Assigned task:
Copy verbatim the material from its first line to the line that holds "a protected worksheet.|", including that line.

Exercise inputs:

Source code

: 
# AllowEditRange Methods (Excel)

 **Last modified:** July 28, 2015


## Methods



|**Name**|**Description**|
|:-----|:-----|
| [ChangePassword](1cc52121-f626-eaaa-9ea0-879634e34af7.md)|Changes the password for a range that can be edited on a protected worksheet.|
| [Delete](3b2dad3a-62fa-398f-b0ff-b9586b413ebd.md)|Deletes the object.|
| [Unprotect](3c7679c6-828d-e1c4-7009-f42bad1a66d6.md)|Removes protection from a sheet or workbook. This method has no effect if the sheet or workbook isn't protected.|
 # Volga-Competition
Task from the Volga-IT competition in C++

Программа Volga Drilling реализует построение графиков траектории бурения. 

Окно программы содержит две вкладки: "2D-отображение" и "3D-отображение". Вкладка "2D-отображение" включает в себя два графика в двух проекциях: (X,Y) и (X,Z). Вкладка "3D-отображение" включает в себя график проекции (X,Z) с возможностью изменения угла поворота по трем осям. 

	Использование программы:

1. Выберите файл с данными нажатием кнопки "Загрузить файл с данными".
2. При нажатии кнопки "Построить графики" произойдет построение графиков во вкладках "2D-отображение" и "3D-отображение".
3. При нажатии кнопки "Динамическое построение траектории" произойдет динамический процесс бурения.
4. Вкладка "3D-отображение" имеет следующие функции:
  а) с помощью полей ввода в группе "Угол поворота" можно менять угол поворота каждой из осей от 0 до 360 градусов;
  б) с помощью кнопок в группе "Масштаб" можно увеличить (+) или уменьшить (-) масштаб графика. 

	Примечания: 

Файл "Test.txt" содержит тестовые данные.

Solution:
Source code

: 
# AllowEditRange Methods (Excel)

 **Last modified:** July 28, 2015


## Methods



|**Name**|**Description**|
|:-----|:-----|
| [ChangePassword](1cc52121-f626-eaaa-9ea0-879634e34af7.md)|Changes the password for a range that can be edited on a protected worksheet.|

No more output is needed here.